#### EXERCISES
a: Copy the passage of the article on Chennai's new pubs from "What to expect" to "the main building." word for word.
b: According to the article on Chennai's new pubs, how old is the wooden furniture inside the club?

#### PAGE EXCERPT

What to expect from Chennai’s latest pubs post-lockdown
The Hindu
From Royapettah to Velachery, the city has seen a rush of post-pandemic bar launches, flaunting craft cocktails, giant sports screens and inventive menus
The Wild Garden Cafe at Amethyst has always been popular for its relaxing oasis of greenery, where customers can eat crepes amid hidden lotus ponds. Now, it is busier than ever before as you can add a glass of wine to your meal, courtesy the recently established Chennai Star Club in an enclosed segment of the main building.
The newly acquired, limited liquor licence means that some parts of the property now have the wherewithal to serve some quintessentially Chennai concoctions, dreamt up by bartender Sakthi Dasan. Consider a drink of white rum, sugarcane juice, and freshly muddled ginger, balanced well enough that the sugarcane refreshes you right before the rum hits. Or heady minty nannari mojitos, watermelon martinis, or Earl Grey tea-based vodkas.
Inside the club, those with membership cards can lean back on 40-year-old wooden furniture and gaze at an impressive reprint of a centuries-old Bourne & Shepherd photograph of the Calcutta Harbour. Or, have the erstwhile Maharaja of Bobbili looming over your shoulder as you enjoy a quiet glass of whisky sour.

#### EXTRACTED ENTRIES
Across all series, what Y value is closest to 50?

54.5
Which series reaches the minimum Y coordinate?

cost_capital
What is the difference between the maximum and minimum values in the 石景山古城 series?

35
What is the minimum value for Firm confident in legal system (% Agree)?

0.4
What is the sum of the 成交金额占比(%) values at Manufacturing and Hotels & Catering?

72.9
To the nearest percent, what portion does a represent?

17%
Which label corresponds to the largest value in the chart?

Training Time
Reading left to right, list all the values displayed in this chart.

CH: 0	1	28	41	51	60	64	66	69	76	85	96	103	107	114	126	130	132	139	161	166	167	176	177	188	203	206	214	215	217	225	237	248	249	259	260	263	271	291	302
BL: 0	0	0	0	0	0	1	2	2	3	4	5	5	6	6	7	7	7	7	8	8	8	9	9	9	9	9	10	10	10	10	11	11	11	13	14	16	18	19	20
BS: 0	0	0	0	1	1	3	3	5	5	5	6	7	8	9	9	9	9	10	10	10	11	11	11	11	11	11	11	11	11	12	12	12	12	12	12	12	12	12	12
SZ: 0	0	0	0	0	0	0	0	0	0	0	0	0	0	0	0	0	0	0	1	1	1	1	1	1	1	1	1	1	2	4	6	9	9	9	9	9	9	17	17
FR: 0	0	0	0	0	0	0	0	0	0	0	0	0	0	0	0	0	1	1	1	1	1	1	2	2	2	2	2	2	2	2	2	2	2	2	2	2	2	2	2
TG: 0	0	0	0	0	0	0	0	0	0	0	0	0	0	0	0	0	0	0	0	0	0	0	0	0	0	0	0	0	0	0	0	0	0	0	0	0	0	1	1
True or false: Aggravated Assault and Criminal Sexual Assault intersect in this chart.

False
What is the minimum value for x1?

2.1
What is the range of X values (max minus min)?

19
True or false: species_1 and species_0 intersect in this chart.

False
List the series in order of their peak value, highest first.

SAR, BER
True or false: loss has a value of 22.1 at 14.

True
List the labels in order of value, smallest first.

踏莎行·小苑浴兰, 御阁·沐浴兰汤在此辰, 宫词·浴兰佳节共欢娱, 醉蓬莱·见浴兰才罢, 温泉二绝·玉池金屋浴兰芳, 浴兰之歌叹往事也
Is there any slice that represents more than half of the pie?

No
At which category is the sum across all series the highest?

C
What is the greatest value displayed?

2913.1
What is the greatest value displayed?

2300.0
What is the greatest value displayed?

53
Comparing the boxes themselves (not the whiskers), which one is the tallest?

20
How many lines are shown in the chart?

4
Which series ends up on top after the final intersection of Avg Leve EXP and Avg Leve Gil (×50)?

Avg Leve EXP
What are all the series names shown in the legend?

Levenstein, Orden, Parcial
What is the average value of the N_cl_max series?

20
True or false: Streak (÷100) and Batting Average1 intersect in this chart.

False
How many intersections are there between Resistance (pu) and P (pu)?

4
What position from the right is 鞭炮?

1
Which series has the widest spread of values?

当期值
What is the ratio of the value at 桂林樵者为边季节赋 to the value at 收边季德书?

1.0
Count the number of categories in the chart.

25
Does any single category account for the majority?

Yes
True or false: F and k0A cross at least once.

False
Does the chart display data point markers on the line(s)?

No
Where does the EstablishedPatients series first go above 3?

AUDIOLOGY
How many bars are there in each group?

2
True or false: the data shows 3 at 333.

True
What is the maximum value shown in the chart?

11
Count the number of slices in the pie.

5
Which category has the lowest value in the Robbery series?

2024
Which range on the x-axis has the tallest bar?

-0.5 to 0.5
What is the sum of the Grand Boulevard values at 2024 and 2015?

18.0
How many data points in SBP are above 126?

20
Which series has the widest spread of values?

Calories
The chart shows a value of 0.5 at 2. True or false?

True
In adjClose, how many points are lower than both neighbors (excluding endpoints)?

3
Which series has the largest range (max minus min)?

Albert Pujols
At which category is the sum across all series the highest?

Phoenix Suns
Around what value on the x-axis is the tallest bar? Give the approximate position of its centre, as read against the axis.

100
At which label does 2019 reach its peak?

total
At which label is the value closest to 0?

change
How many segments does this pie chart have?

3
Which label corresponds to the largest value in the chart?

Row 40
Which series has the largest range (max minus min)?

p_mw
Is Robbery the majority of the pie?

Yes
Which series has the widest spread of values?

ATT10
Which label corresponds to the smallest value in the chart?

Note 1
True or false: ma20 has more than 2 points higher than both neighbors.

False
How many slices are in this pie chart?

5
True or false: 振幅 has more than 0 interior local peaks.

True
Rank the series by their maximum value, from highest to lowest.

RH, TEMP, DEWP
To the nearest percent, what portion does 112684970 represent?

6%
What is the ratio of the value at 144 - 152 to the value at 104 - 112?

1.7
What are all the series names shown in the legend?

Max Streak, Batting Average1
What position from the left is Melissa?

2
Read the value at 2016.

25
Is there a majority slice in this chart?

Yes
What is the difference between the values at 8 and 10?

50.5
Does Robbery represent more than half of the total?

#### ANSWERS BY ITEM
a:
What to expect from Chennai’s latest pubs post-lockdown
The Hindu
From Royapettah to Velachery, the city has seen a rush of post-pandemic bar launches, flaunting craft cocktails, giant sports screens and inventive menus
The Wild Garden Cafe at Amethyst has always been popular for its relaxing oasis of greenery, where customers can eat crepes amid hidden lotus ponds. Now, it is busier than ever before as you can add a glass of wine to your meal, courtesy the recently established Chennai Star Club in an enclosed segment of the main building.

b: It is 40 years old.